Age Of Death For Retirees Will Cluster In The Early 90s, Study Says

Age at death will increasingly cluster in the 90s and the life expectancy of men and women will converge, according to a study by academics from Cass Business School in partnership with the International Longevity Centre UK (ILC UK). Over the coming decades, men in particular will live longer, increasing the need for the country to face the challenges of an ageing society.

Based on historical mortality data from England and Wales, Professor Les Mayhew and David Smith developed a new method for forecasting life expectancy which is outlined in their report, ‘A jam-jar model of life expectancy and limits to life’.  The results will be beneficial to individuals, government policy makers, pension providers and insurers as the new forecasts provide more certainty with which to plan.

Les Mayhew, Professor of Statistics at Cass Business School, said: “We expect that most future growth in life expectancy will come between the ages 70 and 90. Life expectancy beyond 100 years of age is increasing very slowly and so will not contribute as much as was previously thought.  As a result, the age at death will tend to increasingly cluster in the 90s and the age of death of men and women will converge.”
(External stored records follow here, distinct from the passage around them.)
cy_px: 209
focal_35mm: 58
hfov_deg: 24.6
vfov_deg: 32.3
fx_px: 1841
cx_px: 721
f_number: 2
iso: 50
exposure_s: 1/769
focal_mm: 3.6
One of great success stories in the United Kingdom is that people are living longer and men’s life expectancy is catching up with women’s. Male life expectancy at birth is now almost 80 years, having advanced 14 years since 1950 thanks to reductions in smoking, a decline in hazardous occupations, better health care and higher standards of living.

This success presents the country with a huge economic opportunity if these extra years are spent in prosperity and good health, but significant economic danger if they are not.
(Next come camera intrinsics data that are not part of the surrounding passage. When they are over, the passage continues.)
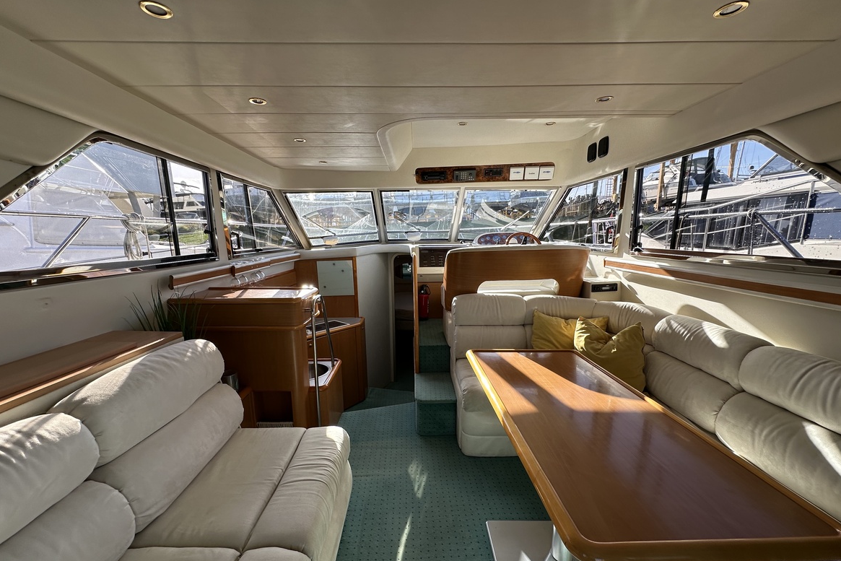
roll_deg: +1.7
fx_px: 350
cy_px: 303
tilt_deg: -11.2
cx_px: 417
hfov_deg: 100.4
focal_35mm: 15
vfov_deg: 77.2
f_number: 2.2
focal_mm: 2.22
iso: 40
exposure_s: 1/332
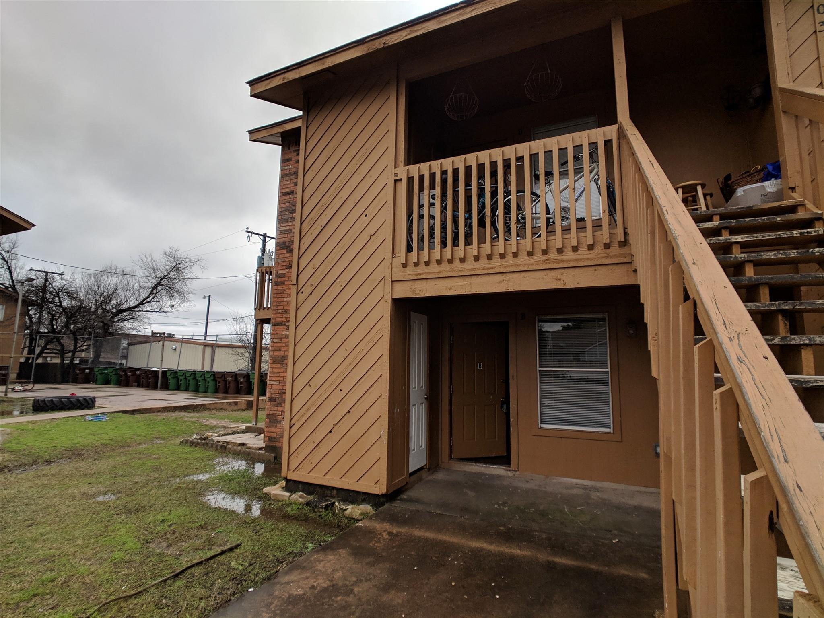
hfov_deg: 65.3
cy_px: 309
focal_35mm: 27
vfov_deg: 51.4
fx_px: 643
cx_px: 412
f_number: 1.8
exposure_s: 1/3906
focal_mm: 4.44
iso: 82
Realising the full potential of older citizens of the United Kingdom will be central to the Government’s response to changing economic circumstances and the drive to build a strong, fair economy for the twenty-first century. However, the challenges posed by an ageing society come at a cost in terms of pensions, higher health and social care costs and infrastructural change.

Professor Mayhew said: “The increases in life expectancy also raises important questions, as later retirement requires a capacity to work for longer and it may also mean downsizing one’s home at an earlier stage, with significant implications for the housing market. As a result, we need better information about life expectancy at both the population and individual level to enable better decision making. Policies must be durable, especially anything to do with pensions, health and social care, or housing.”
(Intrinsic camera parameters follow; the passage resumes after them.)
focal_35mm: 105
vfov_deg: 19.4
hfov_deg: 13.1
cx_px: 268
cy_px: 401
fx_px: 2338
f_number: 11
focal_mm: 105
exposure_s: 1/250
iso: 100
Chief Executive of the International Longevity Centre UK, Baroness Sally Greengross welcomed the report saying:
“Accurately forecasting life expectancy will be crucial in enabling the Government, society and individuals to properly and prudently plan for the future.  Higher standards of living and improving healthcare are clearly beneficial, however, an ageing population requires that detailed provisions are put in place”.

“For these reasons, I welcome this significant piece of research from Cass Business School in partnership with ILC-UK.  It is an important and timely contribution to stimulating the debate that is urgently needed around how society supports an ageing population”.

Professor Mayhew and co-author David Smith used a pioneering new mathematical technique known as decomposition – or the ‘jam-jar model’ – to produce contributions to life expectancy for each 10 year age band (e.g. 70 to 80). The method provides more certainty over which age groups are experiencing significant gains and more accurate information about possible limits to life expectancy.

Talking about the model, Professor Mayhew said: “Each decade of retired life can be imagined as a jam-jar which if filled to the brim with life years would give a maximum of 10 years. As each jam-jar approaches the brim, extra life years are transmitted to the next decade of life in a predictable wave-like fashion until all are full.”

To illustrate this, in 1950, when male life expectancy at 60 in England and Wales was 15 years, the contribution from the decade of life between 80 and 90 was only 9.1% of the total.  By 2009, when life expectancy was 22 years, this decade of life contributed 18.5%.

“We already know that average pension pots are small and now must last for longer. As a result, greater responsibility will fall on the individual to make choices, to pay for services and to seek help and advice. Therefore we need better planning tools, including approaches to life expectancy that we have pioneered here, to help to anticipate and mitigate these effects,” added Professor Mayhew.